The proper fix is to not poll at all. fsnotify will let the kernel tell you when the file changes via inotify, and your goroutine sleeps genuinely idle until something actually happens. That's the version that shipped, because once you've been bitten by a polling loop you stop trusting polling loops.

After the change, CPU on the idle box dropped to roughly nothing, the steady fifteen percent gone. Across the fleet that's a meaningful chunk of capacity reclaimed for the cost of an afternoon, but honestly the capacity wasn't the point. The point was that I no longer had a number I couldn't explain.

what I actually took away

A few things stuck, and they're not new, which is rather the point.

  • top finds the process. perf top finds the function.
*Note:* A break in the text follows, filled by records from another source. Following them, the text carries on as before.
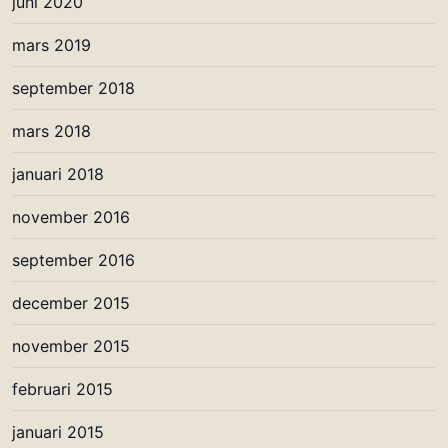
juni 2020
mars 2019
september 2018
mars 2018
januari 2018
november 2016
september 2016
december 2015
november 2015
februari 2015
januari 2015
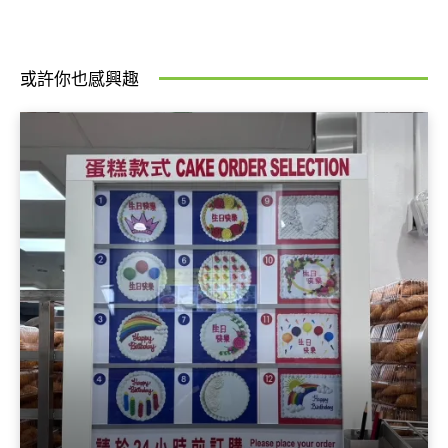
或許你也感興趣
When you're asking "why is this busy", you almost always want the second one, and reaching for it first saves you a round of bad guesses.
  • Build your production binaries with symbols. A profile full of hex addresses is a profile you can't read. The few megabytes are worth it the first time something goes wrong at 2am.
  • "It's only fifteen percent" is how this stuff hides. Small, steady, unexplained waste is more dangerous than a dramatic spike, because the spike gets investigated and the steady tax gets normalised.
  • Anything with time.Sleep in a tight loop deserves a hard look. If you're polling, ask whether the kernel could just tell you instead.

I keep relearning that profiling is faster than thinking. I could have spent the afternoon reading code and theorising about what an idle admin service might be doing. Instead I spent ninety seconds with perf top and it pointed at the answer before I'd finished forming a hypothesis. The tool was right and I was about to be wrong, which is the usual arrangement, and I've made my peace with it.